Des opérations plus nombreuses, plus intenses et plus longues
En résumé, « ces opérations sont plus nombreuses, plus intenses et plus longues. Elles mobilisent donc davantage nos capacités maritimes ». De 183 jours de présence des forces en Méditerranée en 2012 on était passé à 533 jours en 2013, et 577 jours en 2015. Depuis 2015, on constate un pic d’activité sous l’effet, d’une part, d’une augmentation des zones où la présence de la marine est requise et, d’autre part, de l’élargissement du spectre des missions menées : participation du groupe aéronaval à l’opération Chammal ; missions ISR en Méditerranée centrale et orientale ; participation aux opérations de gestion de la crise migratoire ; relève de l’opération Daman, au Liban. « Au total, en 2015, 26 % des jours de mer des unités de la force d’action navale, 54 % des jours de mer des SNA et 23 % des heures de vol des aéronefs de la flotte ont été réalisés en Méditerranée ».

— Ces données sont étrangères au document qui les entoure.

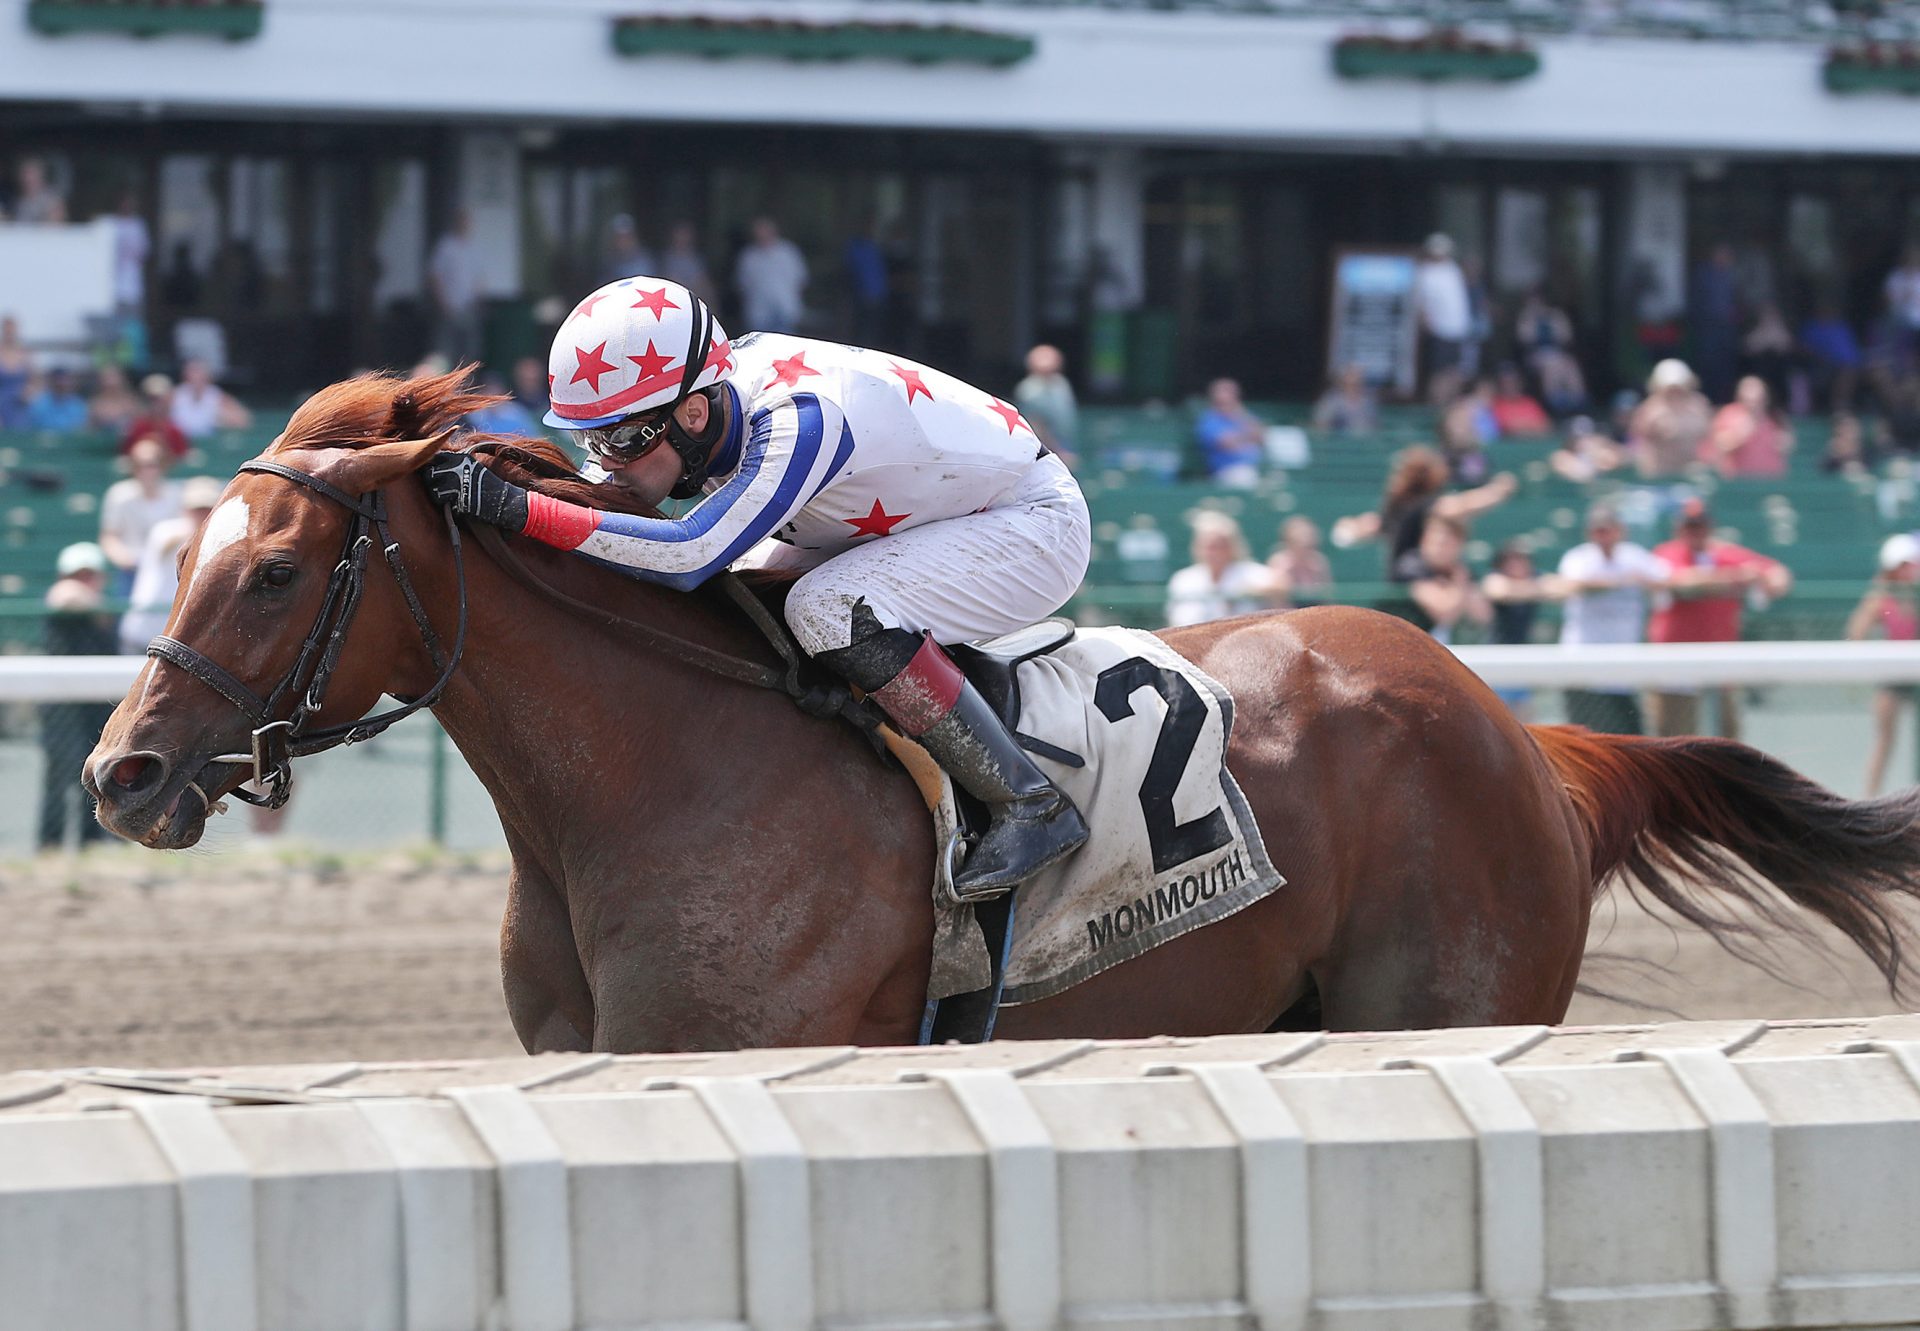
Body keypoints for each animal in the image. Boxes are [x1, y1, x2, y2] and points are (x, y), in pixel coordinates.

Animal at [82, 370, 1920, 1052]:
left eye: (271, 571)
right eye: (182, 547)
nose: (120, 771)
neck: (650, 785)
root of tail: (1516, 726)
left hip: (1439, 1000)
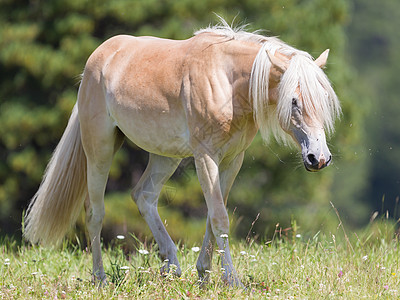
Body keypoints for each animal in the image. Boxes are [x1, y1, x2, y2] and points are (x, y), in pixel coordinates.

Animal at [22, 19, 340, 288]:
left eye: (324, 98)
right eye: (294, 101)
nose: (319, 158)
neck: (226, 82)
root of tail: (95, 62)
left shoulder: (231, 160)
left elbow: (214, 215)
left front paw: (204, 275)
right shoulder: (206, 157)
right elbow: (219, 218)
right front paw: (232, 281)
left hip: (165, 156)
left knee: (144, 196)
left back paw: (171, 266)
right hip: (99, 149)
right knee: (94, 212)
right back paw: (100, 278)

Quant aux actions « diplomatiques » ou relations entretenues avec les marines riveraines, on parle d’actions de coopération et d’actions de formation qui sont diverses et multiples suivant les pays.
Enfin, pour ce qui est de l’action « indispensable » de la marine en matière de soutien aux exportations (SOUTEX), saluée comme « remarquable » par les industriels, elle ne doit pas, insistent les parlementaires, se faire au détriment « des capacités opérationnelles de notre marine ». « Dans ce domaine comme dans celui de la formation, il existe un équilibre à préserver. Il ne faut pas « sacrifier » la capacité opérationnelle de notre marine sur l’autel des exportations, en réduisant ou en reportant les livraisons qui lui sont destinées pour satisfaire une demande étrangère. C’est un point très important et il convient d’être très attentif à ce sujet ».
En conclusion, si notre marine est la seule marine européenne « mùlti-missions » à être « réellement présente et crédible en Méditerranée », il apparaît donc nécessaire « de maintenir et même de renforcer ses capacités » insistent les rapporteurs qui citent en ultime clin d’œil le président américain, Theodore Roosevelt : « Une marine puissante ne constitue pas une provocation à la guerre. Elle représente la meilleure garantie pour la paix ». Une maxime qui vaut pour la marine comme pour toutes les autres armes. ■
* Rapport d’information n°4451 sur le rôle de la marine nationale en Méditerranée Commission de la Défense - Jean-David Ciot et Alain Marleix – Février 2017
Importance de la Méditerranée en termes économiques et stratégiques
Alors qu’elle ne représente qu’1 % de la surface des mers du globe, la Méditerranée concentre 25 % du trafic maritime global, dont 30 % du trafic pétrolier mondial. Le canal de Suez est un vecteur-clé d’approvisionnement en hydrocarbures de l’Europe, mais également du continent américain, via le détroit de Gibraltar. Au total, ce sont près de 2 000 navires de toutes sortes qui, quotidiennement, sont présents à la mer ou dans un port méditerranéen.
La route qui traverse l’océan Indien puis la mer Rouge pour arriver en Méditerranée constitue la voie principale qui relie l’Asie à l’Europe, notamment pour ce qui concerne le trafic de marchandises.